Fakat bunlara pek güvenmemeli!
Çünkü küçücük bir anlaşmazlık kıvılcımını bir anda korkunç bir sosyal yangına çevirecek kadar rüzgârlı bir toplumsal iklimde yaşıyoruz.
***
Malatya'da Alevi bir ailenin evinin öfkeli bir grup tarafından yakılmaya kalkışılması karşısında herhangi birinin değil, ama gazetecinin sağa sola "herkes akıllı olacak, olmazsanız sizi de yakarlar" türünden mesajları atıp ve mağdur aileden "o yamyam aile" diye söz etmesi sizi şaşırttı mı? Sanmam!

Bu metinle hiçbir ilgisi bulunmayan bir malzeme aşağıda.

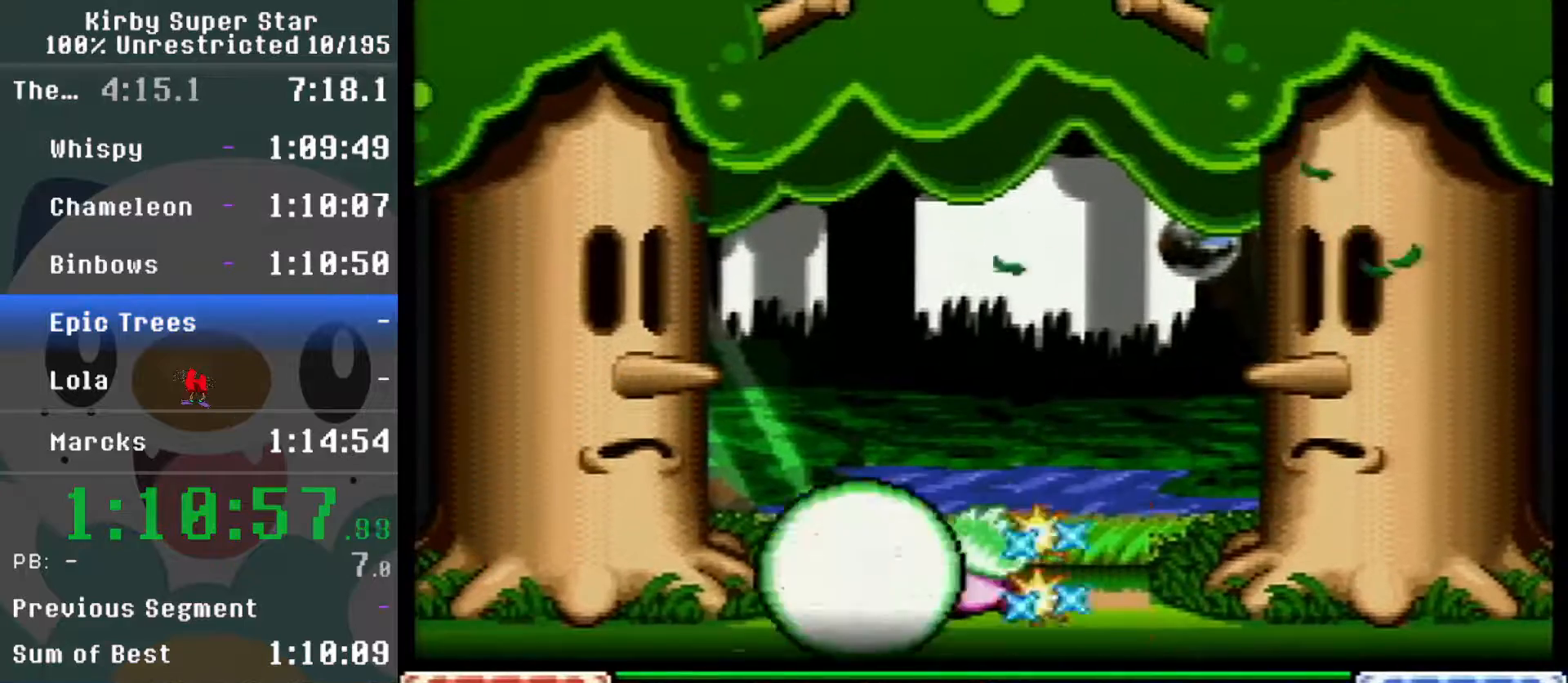
{"buttons": [], "events": [[17, "DPAD_LEFT", "up"]]}
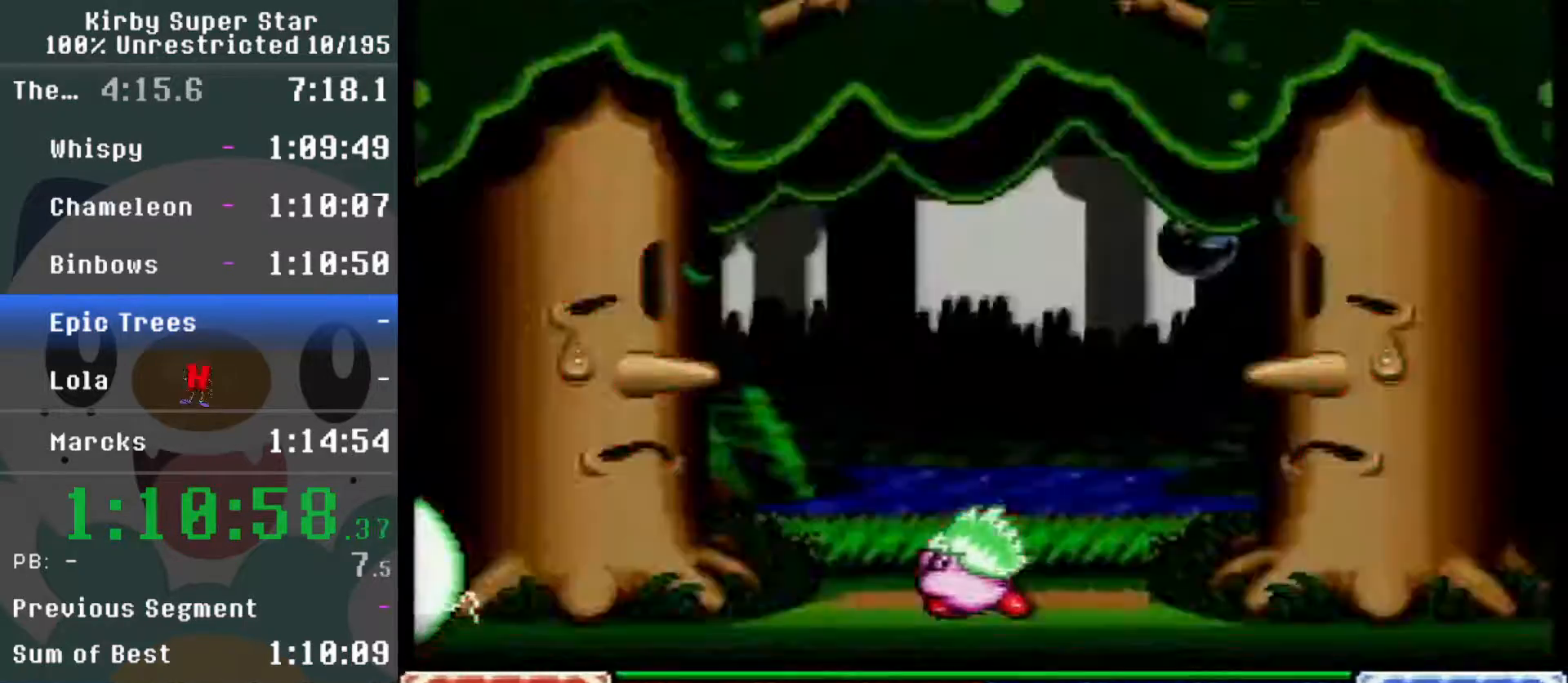
{"buttons": [], "events": []}
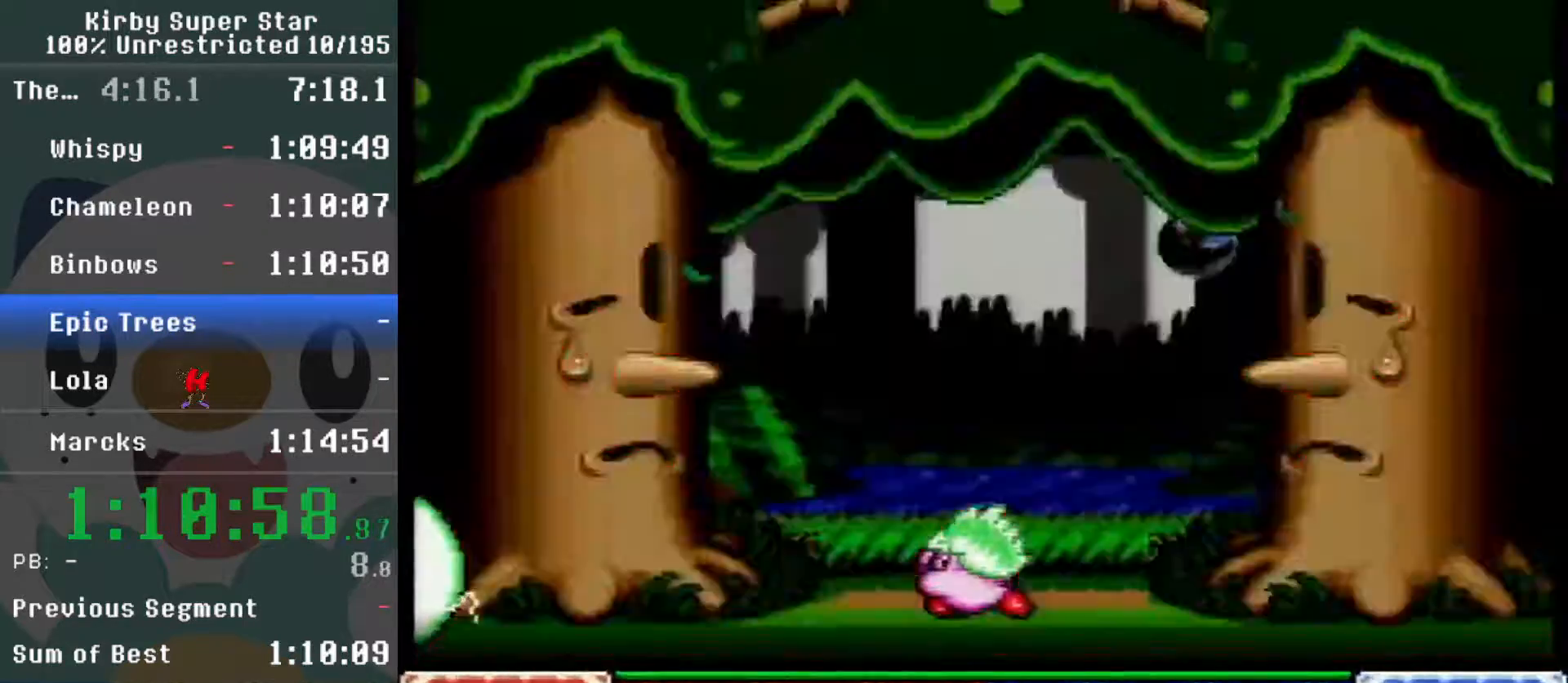
{"buttons": [], "events": []}
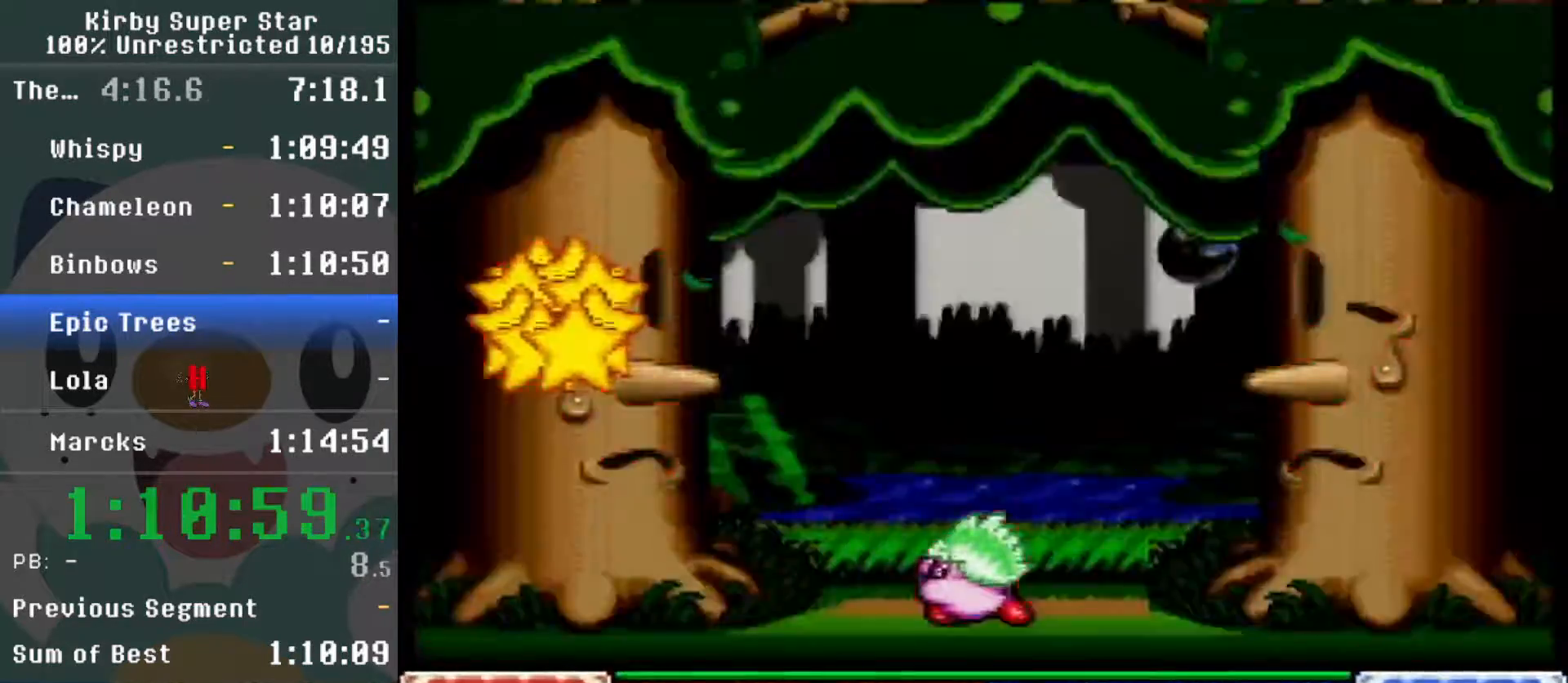
{"buttons": [], "events": []}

Farklı grupları "insan"dan saymayanlar; vicdanını sadece "kendisi gibi olanlar" için kullanan ama "ötekilere" alabildiğine hoyrat ve nefret dolu yaklaşanlar öyle çok ki!
Gerçekçi olalım...
Farklılıklara tahammülün ve birlikte yaşam kültürünün gelişmesi çok zaman alacak!
Biz şöyle iyiyiz, böyle güzeliz de...
6-7 Eylül'ü, Kahramanmaraş olaylarını, Madımak'ı yaşamış bir toplumuz.
O yüzden işte Nefret Suçları Yasası çok acil ihtiyaçtır!
Yani nefret söyleminin önü mutlaka ve öncelikle hukuken baskı altına alınmalıdır.